_Set of tasks_.
**A)** Quote the passage of the Karate Chop review below from "The best stories" to "smell was spreading.".
**B)** Decide whether each statement agrees with the Karate Chop review below, answering yes or no and quoting the words of the review that settle it: (i) Karate Chop is the first English publication of Dorthe Nors. (ii) The reviewer has long been fond of slice-of-life stories. (iii) The collection holds twenty stories.

Danish literature, Dorthe Nors, Graywolf Press, literature, review, short story review

Karate Chop (Graywolf Press)Fifteen stories in eighty-eight pages and it’s called Karate Chop? Pictures spring to mind of sharp-edged minimalism, the jolt of the unexpected. I had high hopes for this collection, the first English publication of Danish author Dorthe Nors (translated by Martin Aitken for Graywolf Press). It garnered widespread critical acclaim and I, expecting something quite unique, was unprepared for what I got: all too often rote slice-of-life stories.

I’ve never cared for slice-of-life, mainly because it’s so hard to do well. Especially in shortened form, it makes too often for quotidian extracts from life packed together without breathing room. A writer has to be either an excellent stylist (Mavis Gallant, Edna O’Brien) or supremely perceptive (Anton Chekhov, god of the life unlived) for it to work. Nors has these qualities but not in a reliable amount. What she excels at is atmosphere and her stories only pop when she allows slice-of-life to have a freak accident. In that way, she reminded me of Joyce Carol Oates, only with greater discipline (well, it’s hard to have less) and an air of mystery. Nors doesn’t believe in spelling things out for the audience. It’s unfortunate then, that so much left unsaid feels so ordinary.

The best stories in Karate Chop have a menacing and autumnal air of decay. With the exceptions of ‘The Buddhist’ and the title story, very little tends to happen. Nors prefers to suggest and when she uses that technique and goes beyond slice-of-life into a different type of gloom, the result is delicately unnerving, as in the conclusion of ‘Mutual Destruction’:

A man and his dog in the twilight, but something more. He had to take it in. Take a good look, because that’s how it was: there was something inside Morten that shunned the light. Something Tina said was a kind of complex. He didn’t know what it was. He didn’t know what to say about it, other than that it smelled like offal, and that the smell was spreading.

_Records supplied_.
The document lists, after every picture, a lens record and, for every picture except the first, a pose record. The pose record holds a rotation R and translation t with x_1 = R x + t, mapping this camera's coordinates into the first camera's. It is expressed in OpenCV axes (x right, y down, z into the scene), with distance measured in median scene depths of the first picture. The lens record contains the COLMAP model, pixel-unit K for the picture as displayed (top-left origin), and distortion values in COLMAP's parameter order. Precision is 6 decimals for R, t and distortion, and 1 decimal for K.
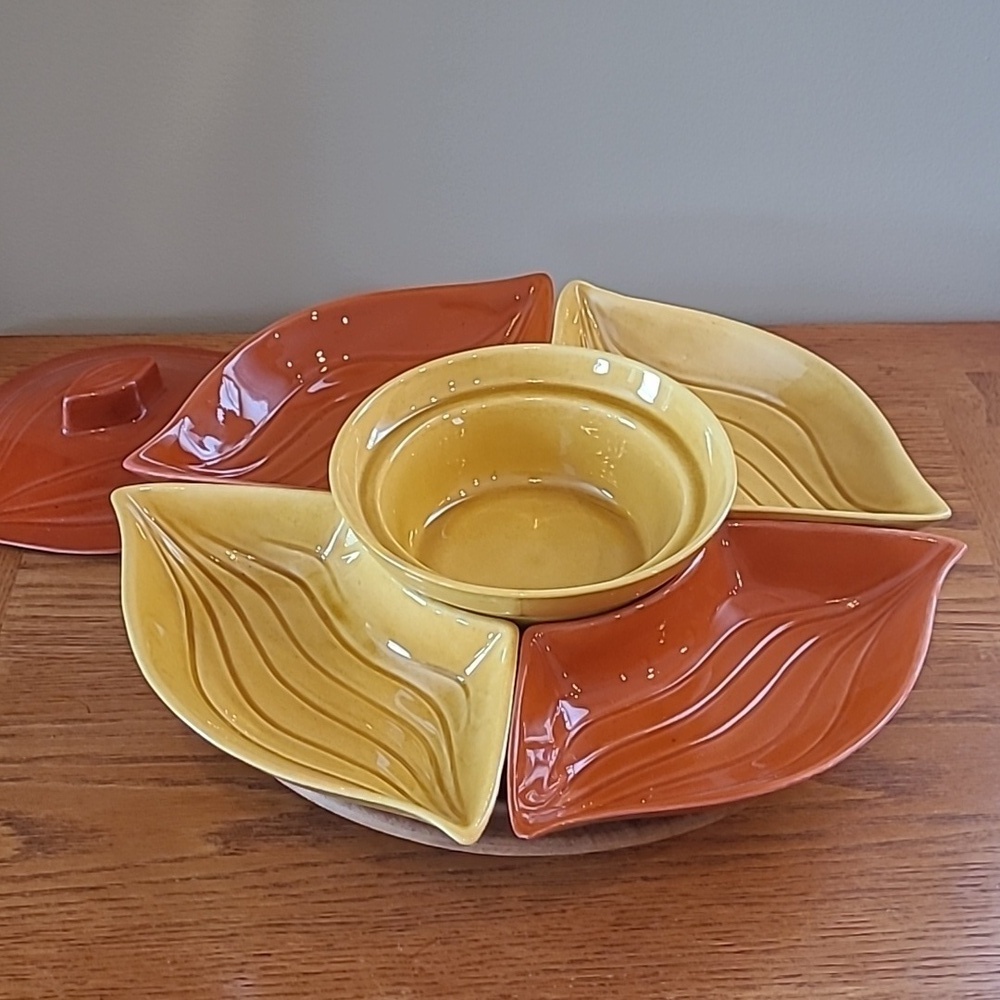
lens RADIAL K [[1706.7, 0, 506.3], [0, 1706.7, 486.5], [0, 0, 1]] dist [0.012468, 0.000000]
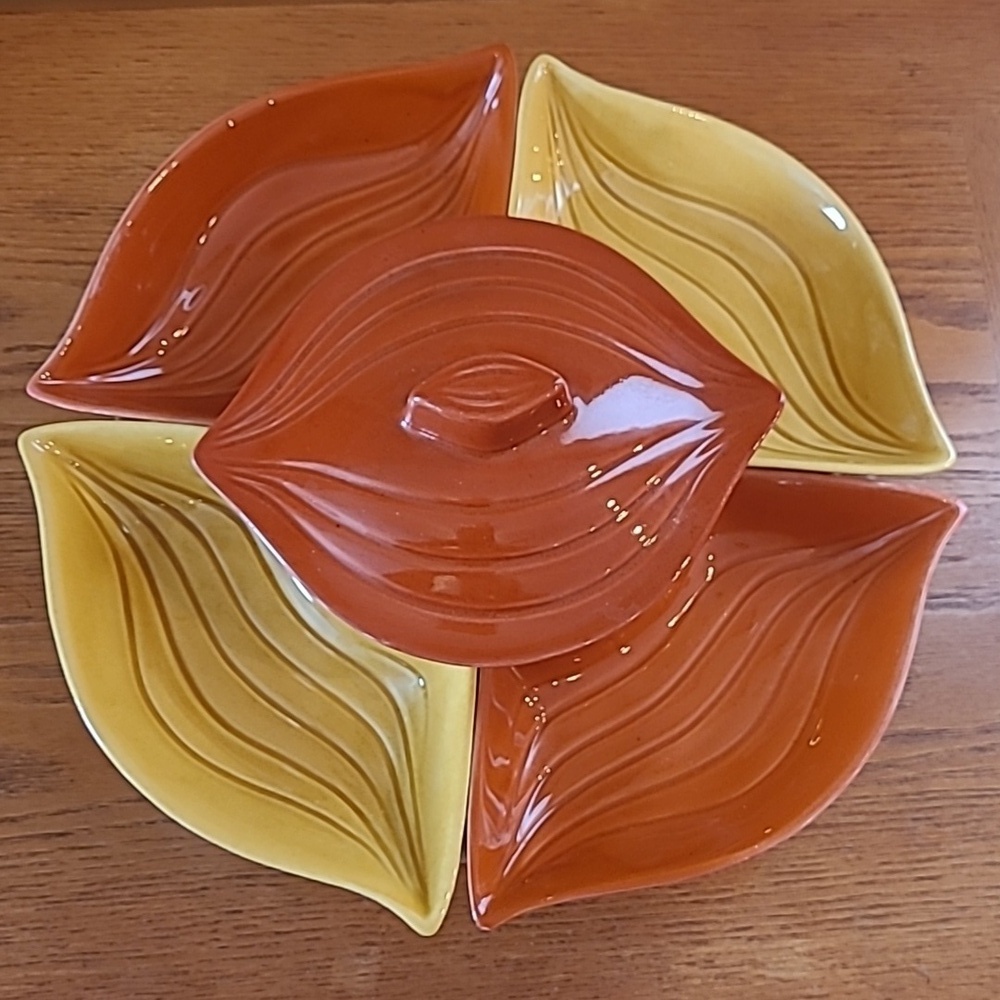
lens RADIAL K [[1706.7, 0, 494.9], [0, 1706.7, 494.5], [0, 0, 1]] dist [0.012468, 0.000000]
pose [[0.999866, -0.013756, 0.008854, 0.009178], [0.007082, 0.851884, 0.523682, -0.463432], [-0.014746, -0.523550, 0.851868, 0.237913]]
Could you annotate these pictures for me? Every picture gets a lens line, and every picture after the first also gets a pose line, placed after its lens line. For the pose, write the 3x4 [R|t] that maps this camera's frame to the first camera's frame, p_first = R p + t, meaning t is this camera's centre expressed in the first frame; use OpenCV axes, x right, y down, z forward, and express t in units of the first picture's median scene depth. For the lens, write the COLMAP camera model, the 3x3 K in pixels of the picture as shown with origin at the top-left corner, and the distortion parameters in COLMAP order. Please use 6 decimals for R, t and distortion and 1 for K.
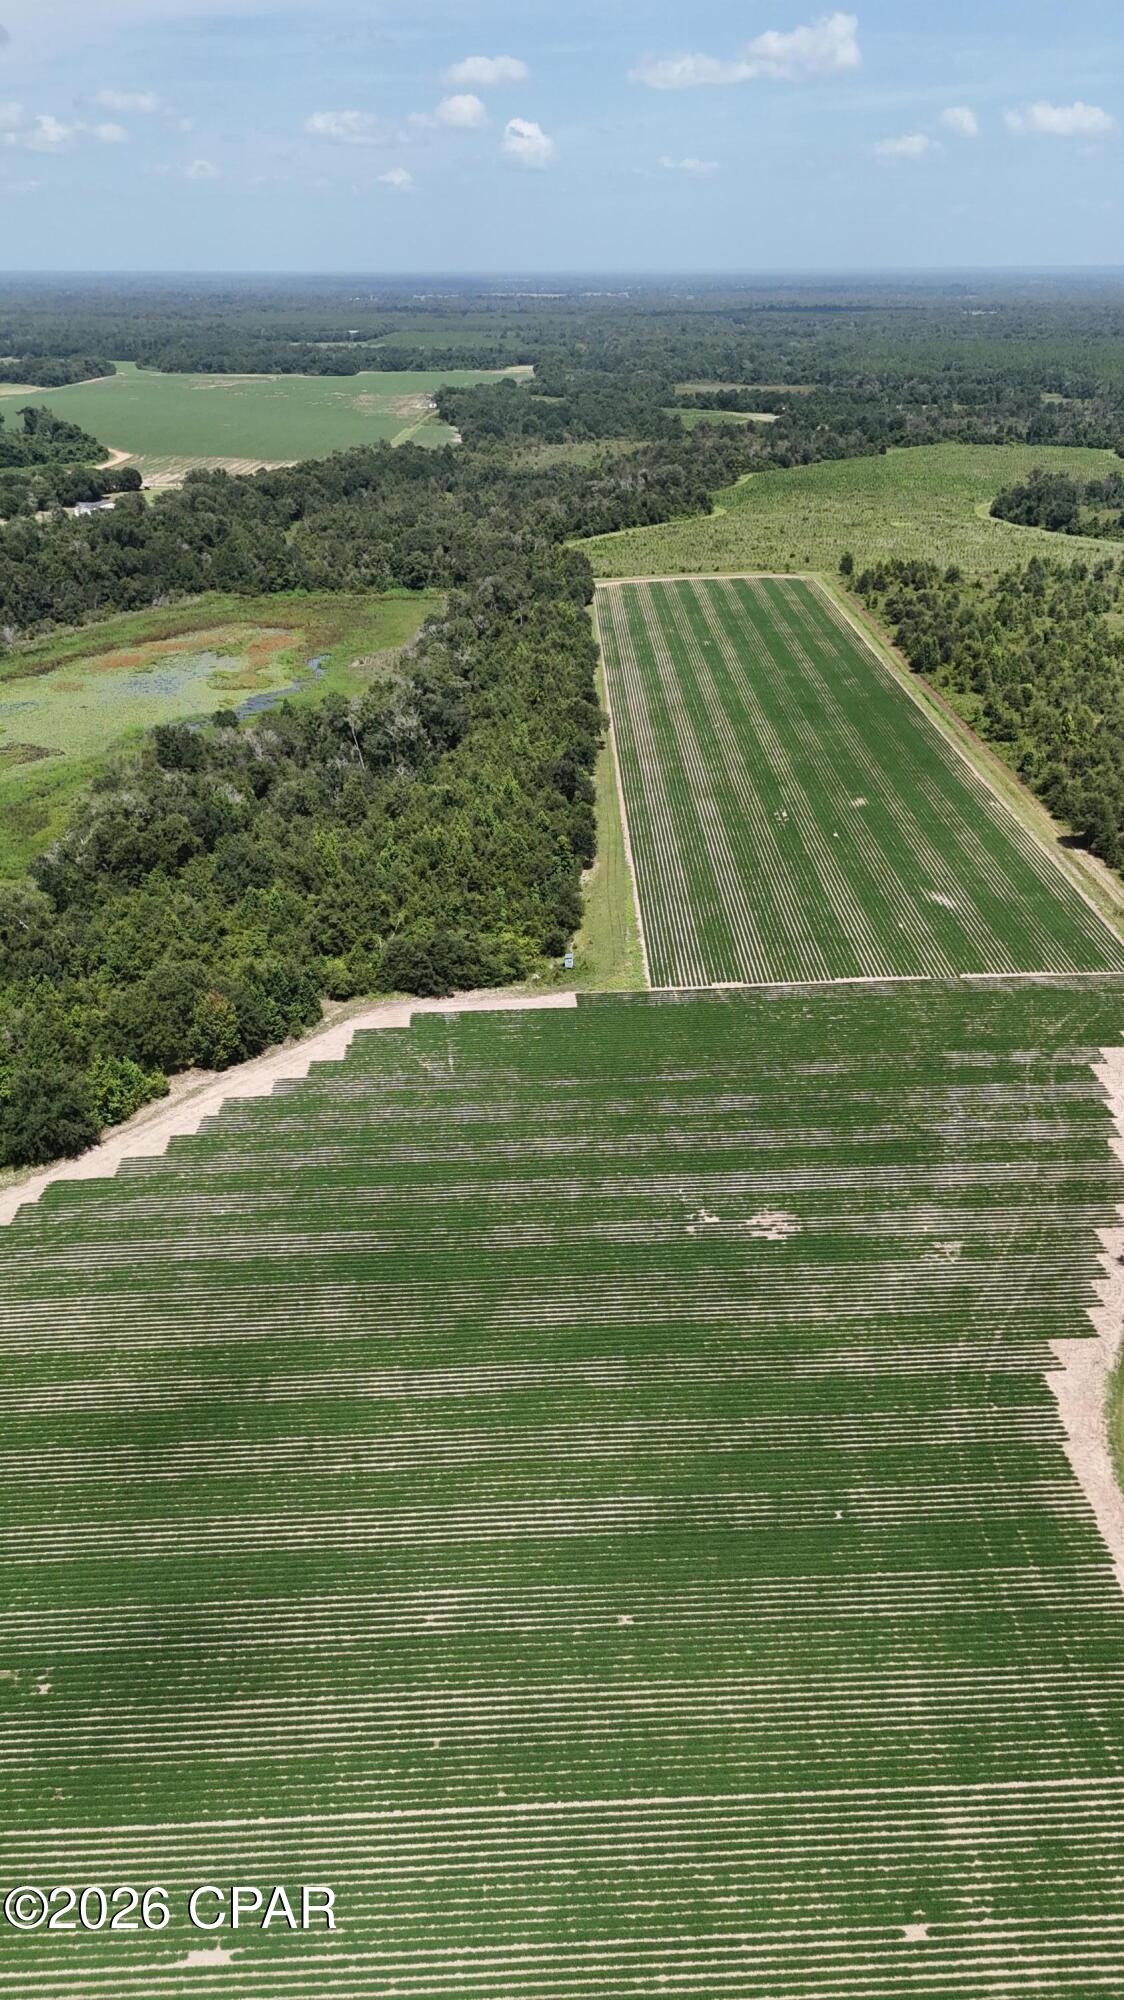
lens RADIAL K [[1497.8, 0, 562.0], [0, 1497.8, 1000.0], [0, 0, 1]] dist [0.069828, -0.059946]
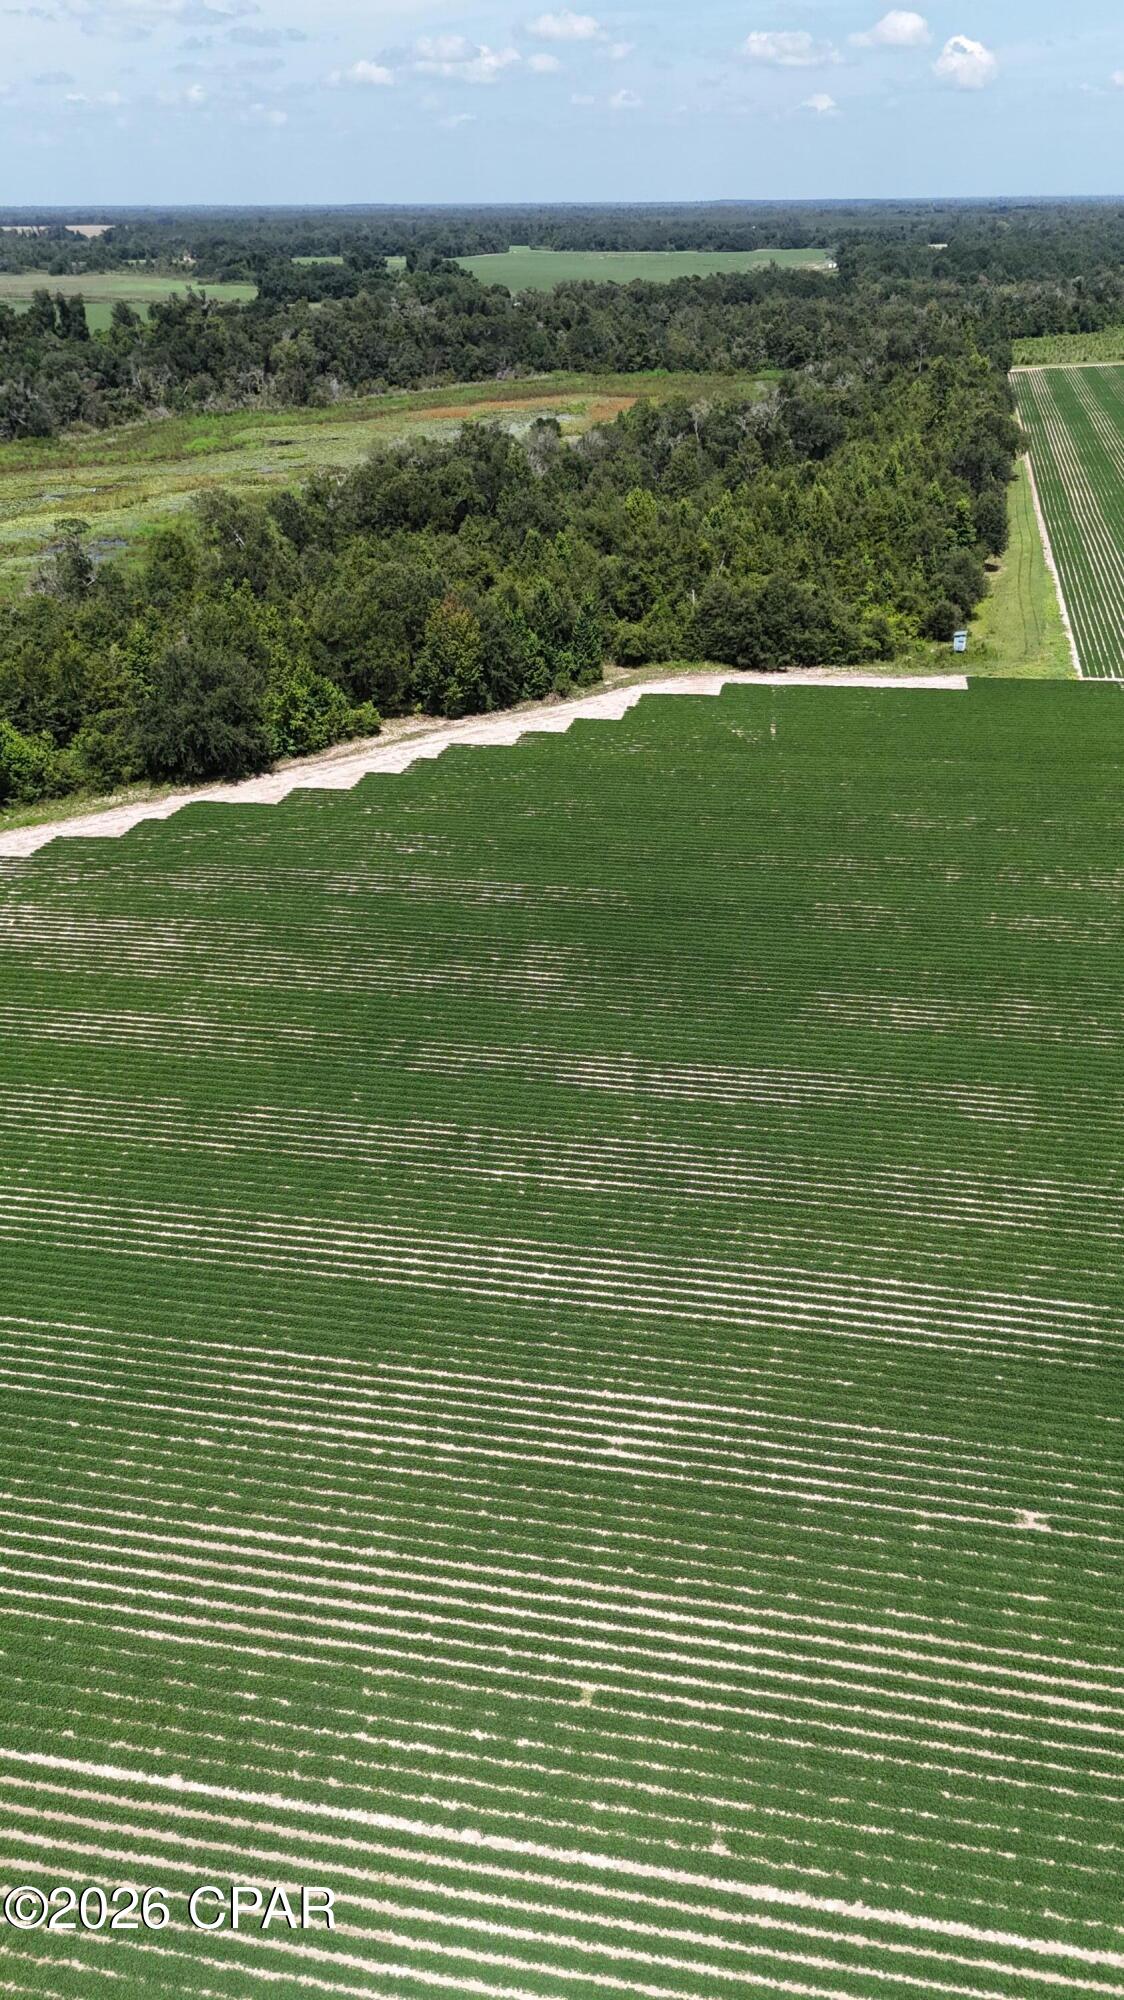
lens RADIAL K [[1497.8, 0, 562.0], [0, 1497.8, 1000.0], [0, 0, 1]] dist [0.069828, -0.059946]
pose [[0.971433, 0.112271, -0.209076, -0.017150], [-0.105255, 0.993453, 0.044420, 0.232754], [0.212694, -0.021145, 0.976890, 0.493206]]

_Expected responses_.
**A)**
The best stories in Karate Chop have a menacing and autumnal air of decay. With the exceptions of ‘The Buddhist’ and the title story, very little tends to happen. Nors prefers to suggest and when she uses that technique and goes beyond slice-of-life into a different type of gloom, the result is delicately unnerving, as in the conclusion of ‘Mutual Destruction’:

A man and his dog in the twilight, but something more. He had to take it in. Take a good look, because that’s how it was: there was something inside Morten that shunned the light. Something Tina said was a kind of complex. He didn’t know what it was. He didn’t know what to say about it, other than that it smelled like offal, and that the smell was spreading.

**B)**
(i) Yes: "the first English publication of Danish author Dorthe Nors"
(ii) No: "I’ve never cared for slice-of-life"
(iii) No: "Fifteen stories in eighty-eight pages"